EXERCISE
From the line containing "(158, 600) none" to the very last line of the data below, transcribe everything exactly and nothing more.

DATA TO USE

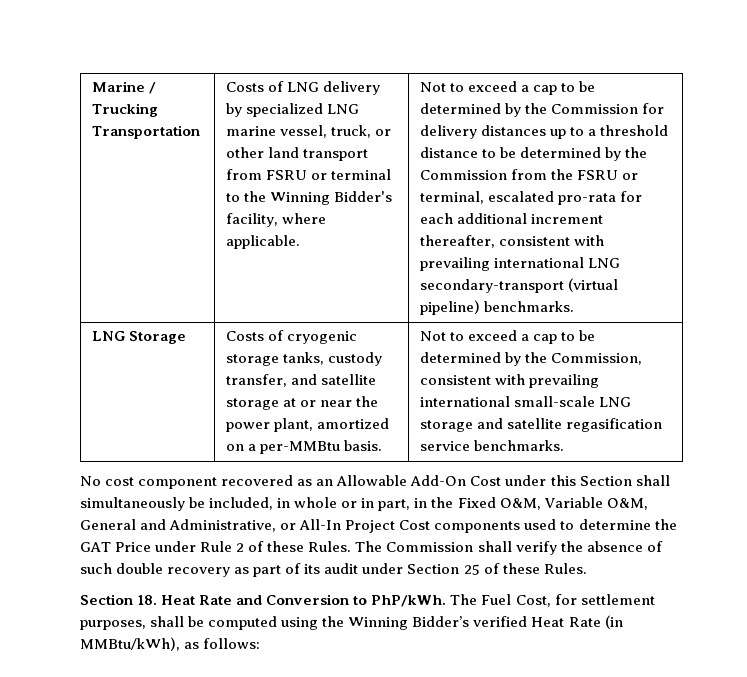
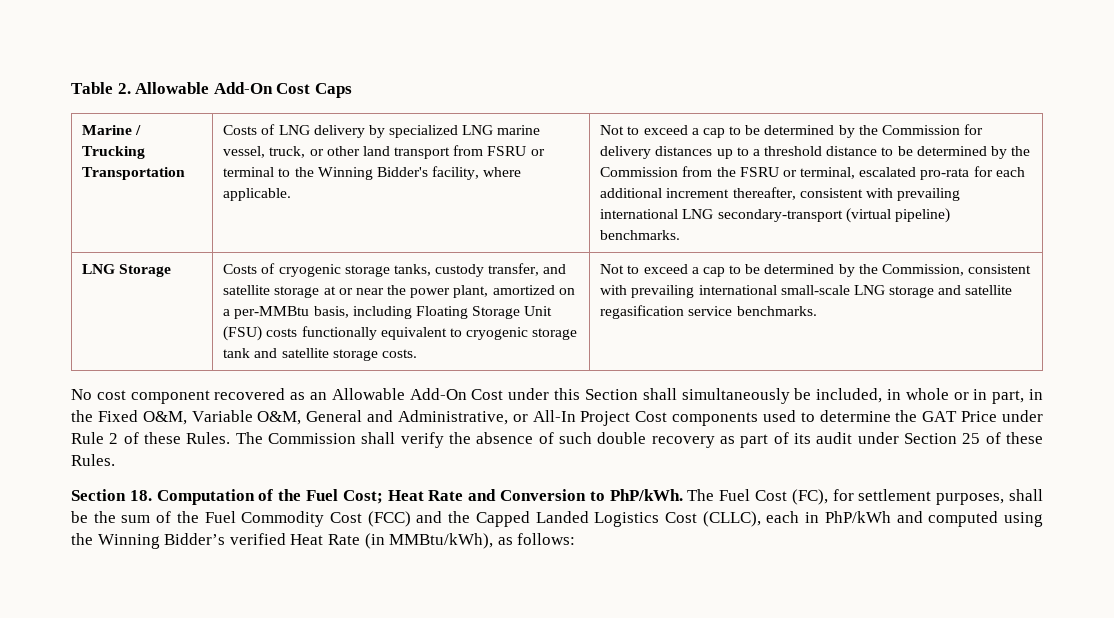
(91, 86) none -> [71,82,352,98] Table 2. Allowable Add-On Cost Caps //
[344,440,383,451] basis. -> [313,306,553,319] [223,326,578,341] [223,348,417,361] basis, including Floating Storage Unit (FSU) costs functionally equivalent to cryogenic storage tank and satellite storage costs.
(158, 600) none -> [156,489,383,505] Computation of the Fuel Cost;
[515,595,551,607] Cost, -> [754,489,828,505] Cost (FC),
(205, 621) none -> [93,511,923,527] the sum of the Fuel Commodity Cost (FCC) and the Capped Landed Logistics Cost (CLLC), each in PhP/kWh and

PROBLEM SOLUTION
(158, 600) none -> [156,489,383,505] Computation of the Fuel Cost;
[515,595,551,607] Cost, -> [754,489,828,505] Cost (FC),
(205, 621) none -> [93,511,923,527] the sum of the Fuel Commodity Cost (FCC) and the Capped Landed Logistics Cost (CLLC), each in PhP/kWh and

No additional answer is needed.